Saved entries:
------------------------------

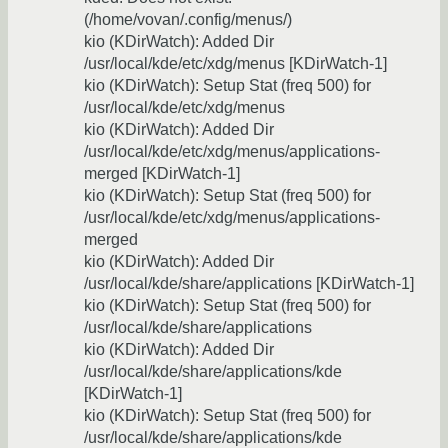
(/home/vovan/.config/menus/)
kio (KDirWatch): Added Dir
/usr/local/kde/etc/xdg/menus [KDirWatch-1]
kio (KDirWatch): Setup Stat (freq 500) for
/usr/local/kde/etc/xdg/menus
kio (KDirWatch): Added Dir
/usr/local/kde/etc/xdg/menus/applications-
merged [KDirWatch-1]
kio (KDirWatch): Setup Stat (freq 500) for
/usr/local/kde/etc/xdg/menus/applications-
merged
kio (KDirWatch): Added Dir
/usr/local/kde/share/applications [KDirWatch-1]
kio (KDirWatch): Setup Stat (freq 500) for
/usr/local/kde/share/applications
kio (KDirWatch): Added Dir
/usr/local/kde/share/applications/kde
[KDirWatch-1]
kio (KDirWatch): Setup Stat (freq 500) for
/usr/local/kde/share/applications/kde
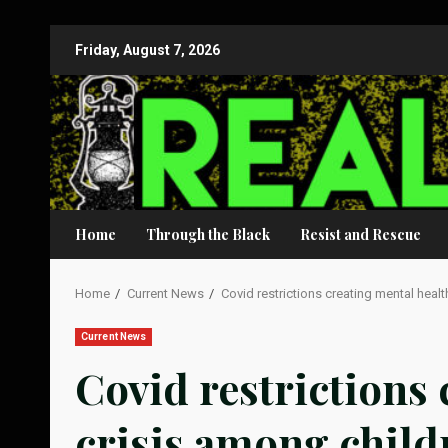
Skip
Friday, August 7, 2026
to
content
Home
Through the Black
Resist and Rescue
Home
Current News
Covid restrictions creating mental heal
Current News
Covid restrictions 
crisis among child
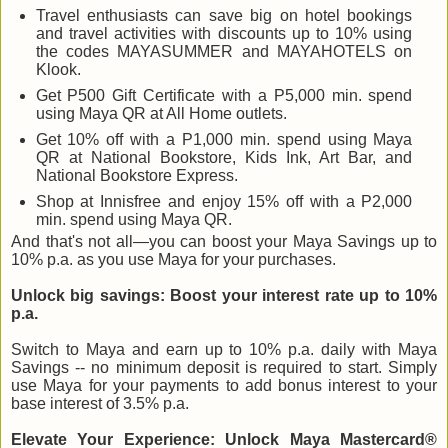
Travel enthusiasts can save big on hotel bookings
and travel activities with discounts up to 10% using
the codes MAYASUMMER and MAYAHOTELS on
Klook.
Get P500 Gift Certificate with a P5,000 min. spend
using Maya QR at All Home outlets.
Get 10% off with a P1,000 min. spend using Maya
QR at National Bookstore, Kids Ink, Art Bar, and
National Bookstore Express.
Shop at Innisfree and enjoy 15% off with a P2,000
min. spend using Maya QR.
And that's not all—you can boost your Maya Savings up to
10% p.a. as you use Maya for your purchases.
Unlock big savings: Boost your interest rate up to 10%
p.a.
Switch to Maya and earn up to 10% p.a. daily with Maya
Savings -- no minimum deposit is required to start. Simply
use Maya for your payments to add bonus interest to your
base interest of 3.5% p.a.
Elevate Your Experience: Unlock Maya Mastercard®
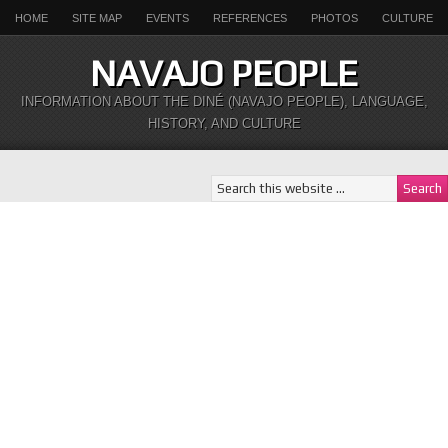
HOME
SITE MAP
EVENTS
REFERENCES
PHOTOS
CULTURE
NAVAJO PEOPLE
INFORMATION ABOUT THE DINÉ (NAVAJO PEOPLE), LANGUAGE,
HISTORY, AND CULTURE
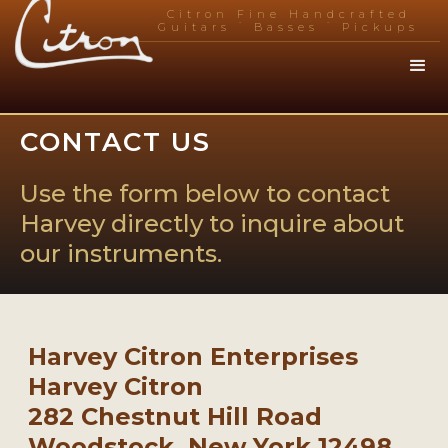
Citron Fine Handcrafted
.
.
Guitars
Basses
Pickups
CONTACT US
Use the form below to contact
Harvey directly to inquire about
our instruments.
Harvey Citron Enterprises
Harvey Citron
282 Chestnut Hill Road
Woodstock, New York 12498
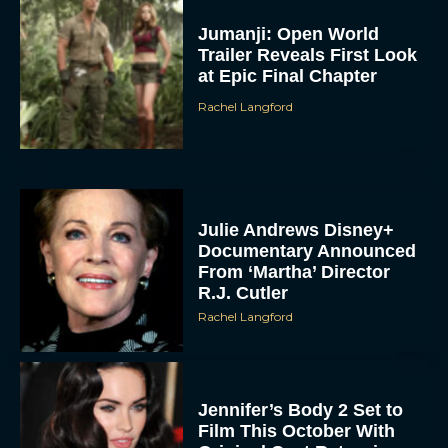
Jumanji: Open World
Trailer Reveals First Look
at Epic Final Chapter
Rachel Langford
Julie Andrews Disney+
Documentary Announced
From ‘Martha’ Director
R.J. Cutler
Rachel Langford
Jennifer’s Body 2 Set to
Film This October With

------------------------------

**Instructions to follow:** Could you reproduce the entries verbatim, leaving out all pictures?

**Problem solution:**
(/home/vovan/.config/menus/)
kio (KDirWatch): Added Dir
/usr/local/kde/etc/xdg/menus [KDirWatch-1]
kio (KDirWatch): Setup Stat (freq 500) for
/usr/local/kde/etc/xdg/menus
kio (KDirWatch): Added Dir
/usr/local/kde/etc/xdg/menus/applications-
merged [KDirWatch-1]
kio (KDirWatch): Setup Stat (freq 500) for
/usr/local/kde/etc/xdg/menus/applications-
merged
kio (KDirWatch): Added Dir
/usr/local/kde/share/applications [KDirWatch-1]
kio (KDirWatch): Setup Stat (freq 500) for
/usr/local/kde/share/applications
kio (KDirWatch): Added Dir
/usr/local/kde/share/applications/kde
[KDirWatch-1]
kio (KDirWatch): Setup Stat (freq 500) for
/usr/local/kde/share/applications/kde
Skip
Friday, August 7, 2026
to
content
Home
Through the Black
Resist and Rescue
Home
Current News
Covid restrictions creating mental heal
Current News
Covid restrictions 
crisis among child
Travel enthusiasts can save big on hotel bookings
and travel activities with discounts up to 10% using
the codes MAYASUMMER and MAYAHOTELS on
Klook.
Get P500 Gift Certificate with a P5,000 min. spend
using Maya QR at All Home outlets.
Get 10% off with a P1,000 min. spend using Maya
QR at National Bookstore, Kids Ink, Art Bar, and
National Bookstore Express.
Shop at Innisfree and enjoy 15% off with a P2,000
min. spend using Maya QR.
And that's not all—you can boost your Maya Savings up to
10% p.a. as you use Maya for your purchases.
Unlock big savings: Boost your interest rate up to 10%
p.a.
Switch to Maya and earn up to 10% p.a. daily with Maya
Savings -- no minimum deposit is required to start. Simply
use Maya for your payments to add bonus interest to your
base interest of 3.5% p.a.
Elevate Your Experience: Unlock Maya Mastercard®
HOME
SITE MAP
EVENTS
REFERENCES
PHOTOS
CULTURE
NAVAJO PEOPLE
INFORMATION ABOUT THE DINÉ (NAVAJO PEOPLE), LANGUAGE,
HISTORY, AND CULTURE
Citron Fine Handcrafted
.
.
Guitars
Basses
Pickups
CONTACT US
Use the form below to contact
Harvey directly to inquire about
our instruments.
Harvey Citron Enterprises
Harvey Citron
282 Chestnut Hill Road
Woodstock, New York 12498
Jumanji: Open World
Trailer Reveals First Look
at Epic Final Chapter
Rachel Langford
Julie Andrews Disney+
Documentary Announced
From ‘Martha’ Director
R.J. Cutler
Rachel Langford
Jennifer’s Body 2 Set to
Film This October With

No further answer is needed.